We identified 12,613 First Nations people with chronic kidney disease (CKD) during the study period. First Nations individuals with CKD who reside in communities served by Nursing Stations (most remote communities) when supplemented by additional Indigenous programs were consistently more likely to receive follow-up serum creatinine (OR 1.37, 95% CI: 1.30-1.45, p<0.001), urine ACR (OR 1.22, 95% CI: 1.16-1.28, p<0.001), serum potassium (OR 1.40, 95% CI: 1.32-1.49, p<0.001) than individuals who lived in communities served by Nursing Stations alone, Health Centres, Health Offices, or Off Reserve.

CONCLUSIONS

Our results show that addressing the rise in premature mortality experienced by First Nations from kidney diseases require greater investments in First Nations-centric primary healthcare, that is locally managed. Additionally, off-reserve primary healthcare services must be alerted to their need to better address the needs of First Nations at risk of CKD, with more consistent follow up, referrals, and in providing culturally safe care. Finally, First Nations-led research in kidney health and primary healthcare is leading to significant improvements in outcomes, and needs to be better supported and resourced, and imbedded in a context of greater investments to improve access to all determinants of health and counter systemic racism.

摘要

背景

终末期肾病对原住民生活的影响仍不成比例。系统性种族主义是一个关键决定因素,表现为在获得健康决定因素(住房、就业、医疗服务)方面的差异以及医疗服务的差异。本文讨论了在曼尼托巴农村和偏远社区运行的不同初级医疗保健模式如何导致被确定有患肾病风险的患者产生不同的结果。

方法

本研究是曼尼托巴第一民族健康与社会秘书处的研究人员与曼尼托巴大学之间的合作项目。
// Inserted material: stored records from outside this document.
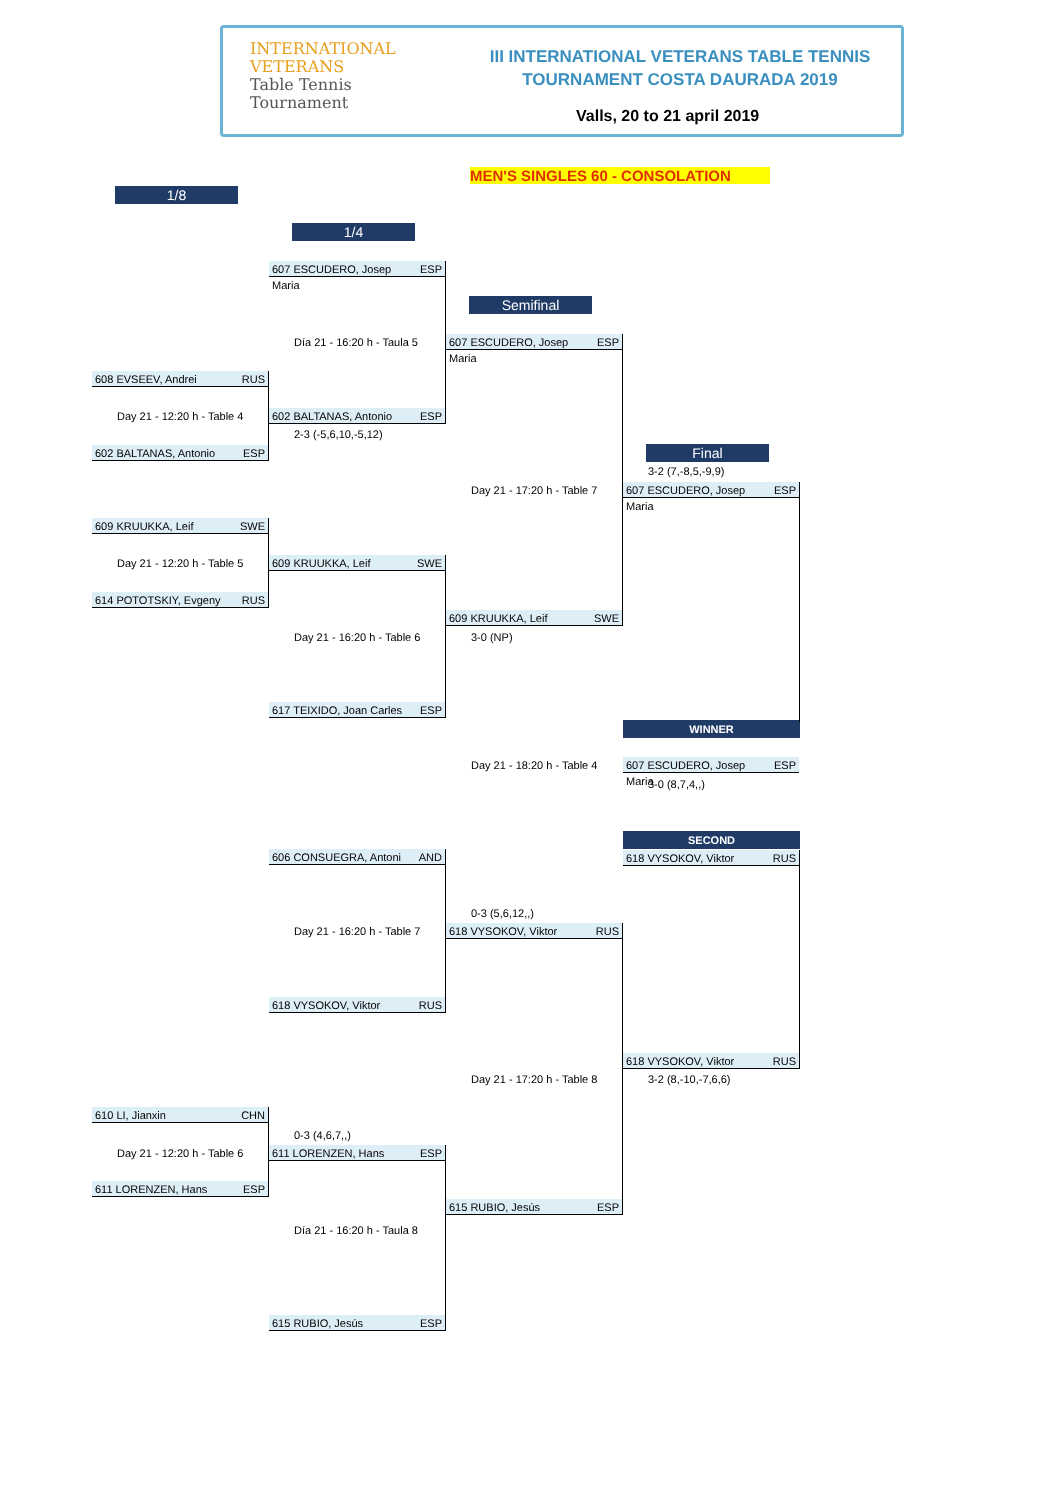INTERNATIONAL VETERANS
Table Tennis
Tournament
III INTERNATIONAL VETERANS TABLE TENNIS
TOURNAMENT COSTA DAURADA 2019
Valls, 20 to 21 april 2019
MEN'S SINGLES 60 - CONSOLATION
1/8
1/4
Semifinal
Final
607 ESCUDERO, Josep Maria ESP
Día 21 - 16:20 h - Taula 5
607 ESCUDERO, Josep Maria ESP
608 EVSEEV, Andrei RUS
Day 21 - 12:20 h - Table 4 602 BALTANAS, Antonio ESP
2-3 (-5,6,10,-5,12)
602 BALTANAS, Antonio ESP
3-2 (7,-8,5,-9,9)
Day 21 - 17:20 h - Table 7
607 ESCUDERO, Josep Maria ESP
609 KRUUKKA, Leif SWE
Day 21 - 12:20 h - Table 5 609 KRUUKKA, Leif SWE
614 POTOTSKIY, Evgeny RUS
609 KRUUKKA, Leif SWE
Day 21 - 16:20 h - Table 6 3-0 (NP)
617 TEIXIDO, Joan Carles ESP
WINNER
Day 21 - 18:20 h - Table 4
607 ESCUDERO, Josep Maria ESP
3-0 (8,7,4,,)
SECOND
606 CONSUEGRA, Antoni AND 618 VYSOKOV, Viktor RUS
0-3 (5,6,12,,)
Day 21 - 16:20 h - Table 7 618 VYSOKOV, Viktor RUS
618 VYSOKOV, Viktor RUS
618 VYSOKOV, Viktor RUS
Day 21 - 17:20 h - Table 8 3-2 (8,-10,-7,6,6)
610 LI, Jianxin CHN
0-3 (4,6,7,,)
Day 21 - 12:20 h - Table 6 611 LORENZEN, Hans ESP
611 LORENZEN, Hans ESP
615 RUBIO, Jesús ESP
Día 21 - 16:20 h - Taula 8
615 RUBIO, Jesús ESP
我们使用了曼尼托巴健康政策中心2006 - 2019年期间保存的健康管理数据,并与曼尼托巴第一民族研究档案相链接以识别原住民。我们使用负二项回归模型,对年龄、性别、估算肾小球滤过率(eGFR)热图类别、尿白蛋白肌酐比值(ACR)热图类别和埃利克斯豪泽共病指数进行调整,比较了不同医疗模式之间的实验室随访检查率、肾病咨询率、初级医疗保健就诊率和住院率。

结果

在研究期间,我们识别出12,613名患有慢性肾病(CKD)的原住民。与仅由护理站、健康中心、健康办公室服务的社区或非保留地社区的居民相比,居住在由护理站服务(最偏远社区)且有额外原住民项目补充的社区中的患有CKD的原住民,更有可能接受血清肌酐随访(比值比[OR] 1.37,95%置信区间[CI]:1.30 - 1.45,p < 0.001)、尿ACR随访(OR 1.22,95% CI:1.16 - 1.28,p < 0.001)、血清钾随访(OR 1.40,95% CI:1.32 - 1.49,p < 0.001)。

结论

我们的结果表明,要解决原住民因肾病导致的过早死亡率上升问题需要对以原住民为中心的、由当地管理的初级医疗保健进行更多投资。此外,必须提醒非保留地的初级医疗保健服务机构,它们需要更好地满足有患CKD风险的原住民的需求,进行更一致的随访、转诊,并提供具有文化安全性的护理。最后,由原住民主导的关于肾脏健康和初级医疗保健的研究正在显著改善结果,需要得到更好的支持和资源投入,并融入到为改善获得所有健康决定因素的机会和对抗系统性种族主义而进行的更多投资的背景中。